## WORK ITEM
Answer these questions from the article on Highmark's hiring:
1. When and where will Highmark hold its Pittsburgh job fair?
2. How many job openings does the company have?
3. How many jobs did Pittsburgh add in October?

Health care isn't recession-proof -- witness the job cuts at the University of Pittsburgh Medical Center and West Penn Allegheny Health System in recent weeks -- but the third leg of Pittsburgh's health-care triumvirate, Highmark Inc., has so far escaped the worst effects of the recession, adding jobs at a time when others are subtracting them in record numbers.
The dominant Pittsburgh health insurer, which is seeking a merger with cross-state counterpart Independence Blue Cross, held a job fair in Harrisburg last week, and is planning another for Pittsburgh from 2 p.m. to 6 p.m. Thursday at Highmark's Downtown offices. The company has 300 to 400 job openings, largely in software, business analysis, application testing and data monitoring, said spokesman Aaron Bilger.
The number of high-tech openings "speaks to the role technology plays in our business," Mr. Bilger said.
Ironically, it's the company's software and high-tech positions that might be shed if and when the merger with Philadelphia's IBC takes effect. Last year, when the two companies announced their merger plans, the two CEOs said the new insurer would drop 1,000 jobs from its combined work force, primarily through attrition.
But for now, said Mr. Bilger, Highmark is in a hiring mood.
"We have business needs that are available today," he said.
Despite the cuts at UPMC and West Penn, Pittsburgh's job market has been relatively stable, adding 5,000 jobs in October when the state lost 17,000 net jobs and the country shed 240,000 (November brought an additional 533,000 job cuts nationally). The regional stability obviously is good news for Highmark, because a health insurer stands to lose businesses and policyholders if a region sheds payroll positions.
And that's generally the forecast for health insurance firms nationally -- health insurers should be planning for lower-than-expected membership gains in some cases, and enrollment declines in other cases, as employers dump jobs by the tens of thousands. The employers that aren't cutting jobs may instead try to trim their benefits packages, as a way of minimizing their premium rate increases.

## RECORDS
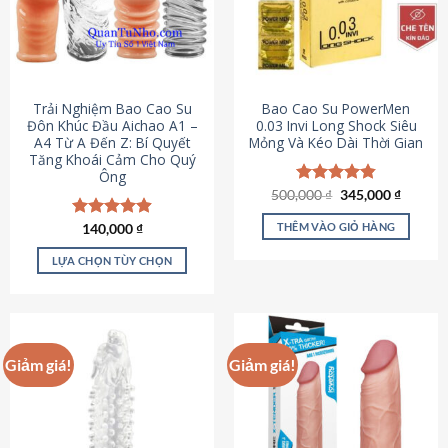
Trải Nghiệm Bao Cao Su
Bao Cao Su PowerMen
Đôn Khúc Đầu Aichao A1 –
0.03 Invi Long Shock Siêu
A4 Từ A Đến Z: Bí Quyết
Mỏng Và Kéo Dài Thời Gian
Tăng Khoái Cảm Cho Quý
Ông
Giá
Giá
500,000
Được xếp
₫
345,000
₫
gốc
hiện
hạng
4.85
là:
tại
5 sao
THÊM VÀO GIỎ HÀNG
Được xếp
140,000
₫
500,000 ₫.
là:
hạng
4.88
345,000
5 sao
LỰA CHỌN TÙY CHỌN
Sản
phẩm
này
có
Giảm giá!
Giảm giá!
nhiều
biến
thể.
Các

## PROBLEM SOLUTION
1. From 2 p.m. to 6 p.m. Thursday, at Highmark's Downtown offices.
2. Between 300 and 400.
3. 5,000.